Rangers have been found not guilty of bigoted chanting by their supporters during matches against Villarreal following an investigation by Uefa.
Rangers were knocked out of Europe on the away goals rule
But the Glasgow club have been fined just under £9,000 for smashing a window on the Spanish side's team bus ahead of the Champions League second leg.
A Uefa spokesman told BBC Sport: "They have been fined 20,000 Swiss francs for smashing the window.
"And they have been found not guilty on the case of the chants."
There had been fears that Rangers could be heavily fined for the chanting and be forced to close parts of their ground for future European matches.
William Gaillard, head of communications with European football's governing body, said: "We had individual reports of such chanting.
"But, having looked at the evidence, Rangers fans were found not guilty of racist or discriminatory chanting.
"Uefa might have a more elaborate explanation when they reveal explanations on both counts on Thursday."
Both Rangers and city rivals Celtic have been running campaigns designed to tackle sectarianism.
But, while Rangers chairman David Murray welcomed Uefa's decision, he insisted that more hard work was required to stamp it out.
"We were confident throughout that the tremendous efforts made by the club to tackle sectarianism, racism and all other forms of inappropriate behaviour over a protracted period would be recognised and acknowledged by Uefa," he said.
"Few clubs in Europe can match the sustained effort we've made in this respect over the past five years and even less would have been able, within the tight deadlines imposed by Uefa, to produce such comprehensive material to support this.
"We are grateful too for the many testimonials and expressions of support received from a wide range of individuals and organisations.
"None of this, however, should mask the fact that sectarianism remains a very serious problem within Scottish society and it now has to stop.
"Nothing in our submission to Uefa denied this fact.
"A minority of our supporters are going to have to realise, and realise very quickly, that the controlling authorities in football, whether Fifa, Uefa, the SFA, the SPL or SFL, are going to be obliged almost immediately to impose the heaviest possible sanctions for discriminatory behaviour.
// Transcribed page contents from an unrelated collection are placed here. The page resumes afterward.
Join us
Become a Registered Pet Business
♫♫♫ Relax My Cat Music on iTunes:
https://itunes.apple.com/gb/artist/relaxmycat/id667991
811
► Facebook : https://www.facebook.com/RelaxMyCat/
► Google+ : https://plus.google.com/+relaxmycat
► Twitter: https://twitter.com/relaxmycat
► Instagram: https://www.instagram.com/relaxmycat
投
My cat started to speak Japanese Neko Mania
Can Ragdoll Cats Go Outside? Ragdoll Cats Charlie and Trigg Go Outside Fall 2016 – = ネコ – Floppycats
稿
"It's time for the 90-minute bigots to remain silent, for others to speak out, exerting a peer pressure on those that disgrace their clubs and for the promotion of decent football songs and chants, of which there are many."
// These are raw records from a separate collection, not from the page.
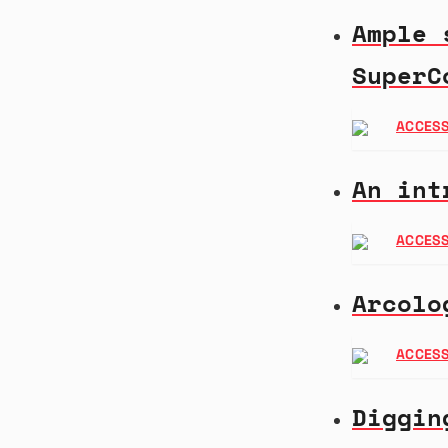
Ample 
SuperC
ACCESS
An int
ACCESS
Arcolo
ACCESS
Diggin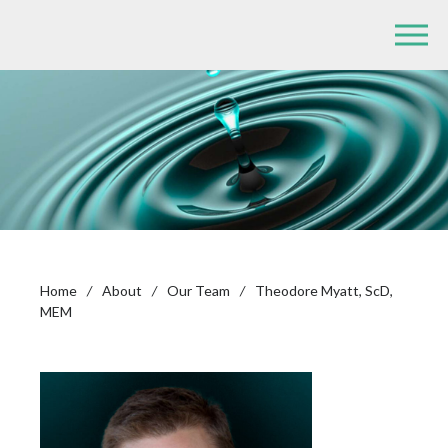
Home
/
About
/
Our Team
/
Theodore Myatt, ScD,
MEM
Former Rangers captain Craig Paterson expressed his relief.
"I'm delighted because I thought Rangers would cop it," he said.
"Nobody could condone the bottle throwing incident, Rangers knew they were going to get fined for that, so that's unfortunate.
"Rangers have been cleared of the other charge, but I think Uefa will warn as to future conduct."
Rangers Supporters Trust spokesman David Edgar said his organisation would continue to encourage fans to sing less contentious songs.